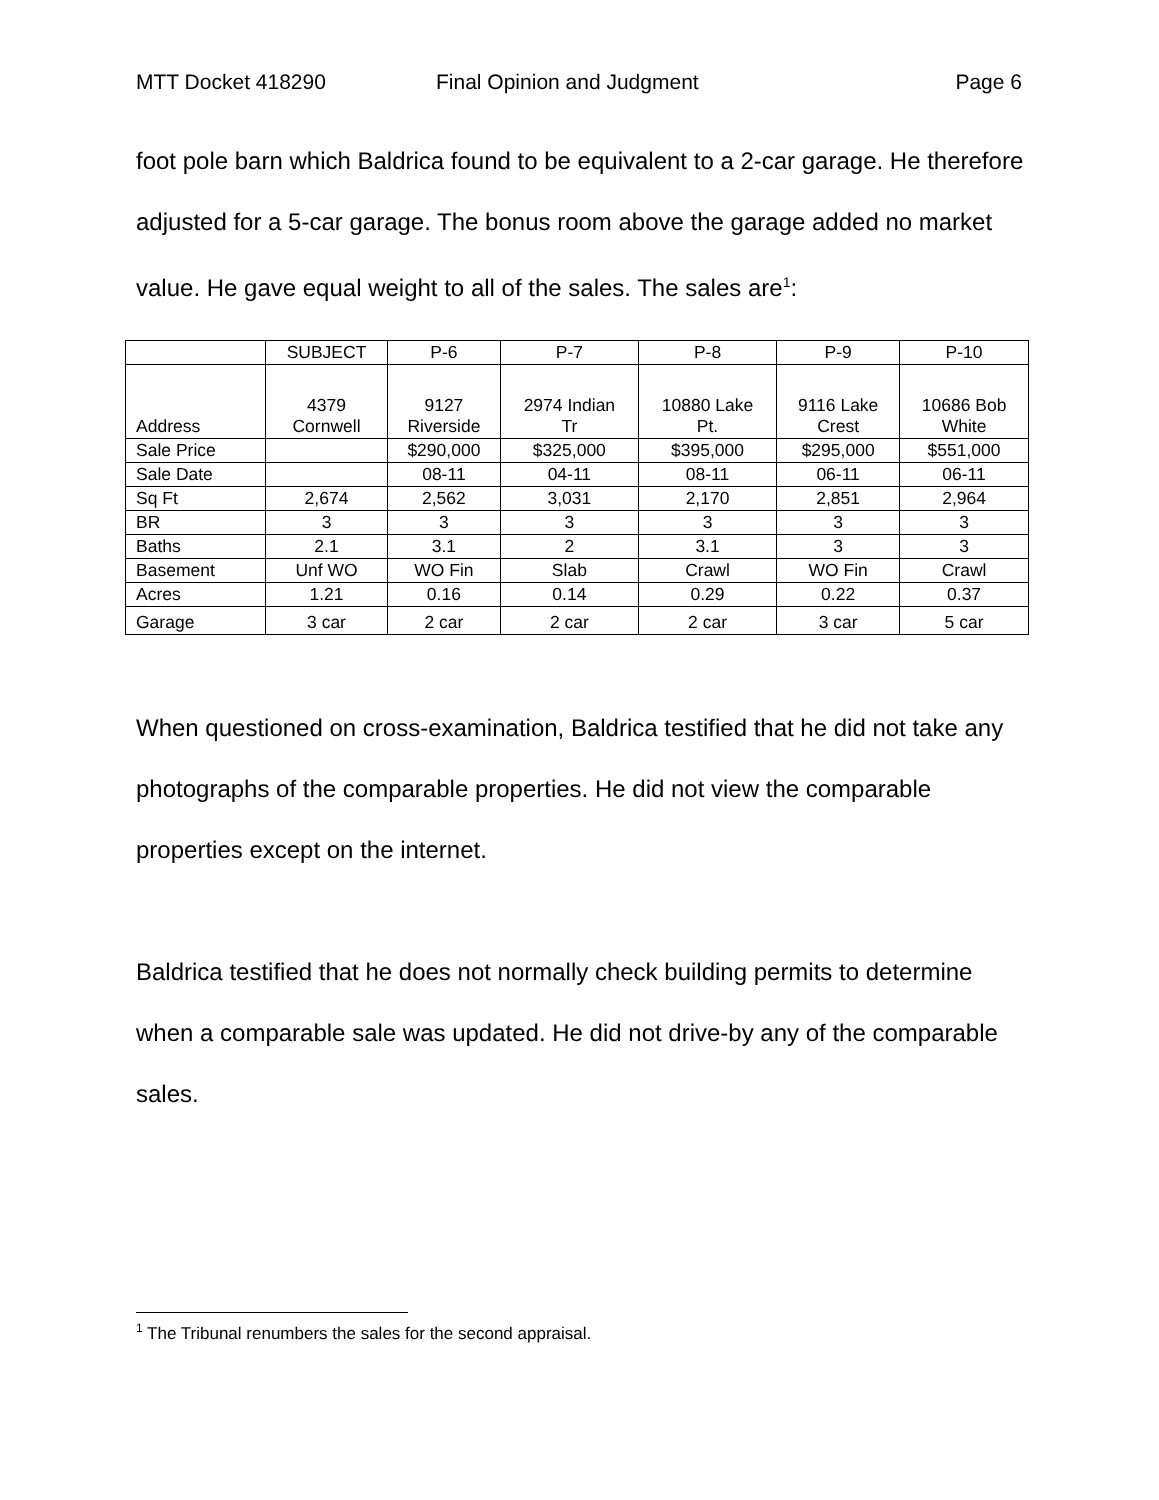MTT Docket 418290 Final Opinion and Judgment Page 6
foot pole barn which Baldrica found to be equivalent to a 2-car garage. He therefore adjusted for a 5-car garage. The bonus room above the garage added no market value. He gave equal weight to all of the sales. The sales are<sup>1</sup>:
| | SUBJECT | P-6 | P-7 | P-8 | P-9 | P-10 |
| Address | 4379 Cornwell | 9127 Riverside | 2974 Indian Tr | 10880 Lake Pt. | 9116 Lake Crest | 10686 Bob White |
| Sale Price | | $290,000 | $325,000 | $395,000 | $295,000 | $551,000 |
| Sale Date | | 08-11 | 04-11 | 08-11 | 06-11 | 06-11 |
| Sq Ft | 2,674 | 2,562 | 3,031 | 2,170 | 2,851 | 2,964 |
| BR | 3 | 3 | 3 | 3 | 3 | 3 |
| Baths | 2.1 | 3.1 | 2 | 3.1 | 3 | 3 |
| Basement | Unf WO | WO Fin | Slab | Crawl | WO Fin | Crawl |
| Acres | 1.21 | 0.16 | 0.14 | 0.29 | 0.22 | 0.37 |
| Garage | 3 car | 2 car | 2 car | 2 car | 3 car | 5 car |
When questioned on cross-examination, Baldrica testified that he did not take any photographs of the comparable properties. He did not view the comparable properties except on the internet.
Baldrica testified that he does not normally check building permits to determine when a comparable sale was updated. He did not drive-by any of the comparable sales.
<sup>1</sup> The Tribunal renumbers the sales for the second appraisal.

■ WHAT TO WORK ON:
Say how many lines in the records hold the string "sales". Give no other words.

■ TASK SOLUTION:
3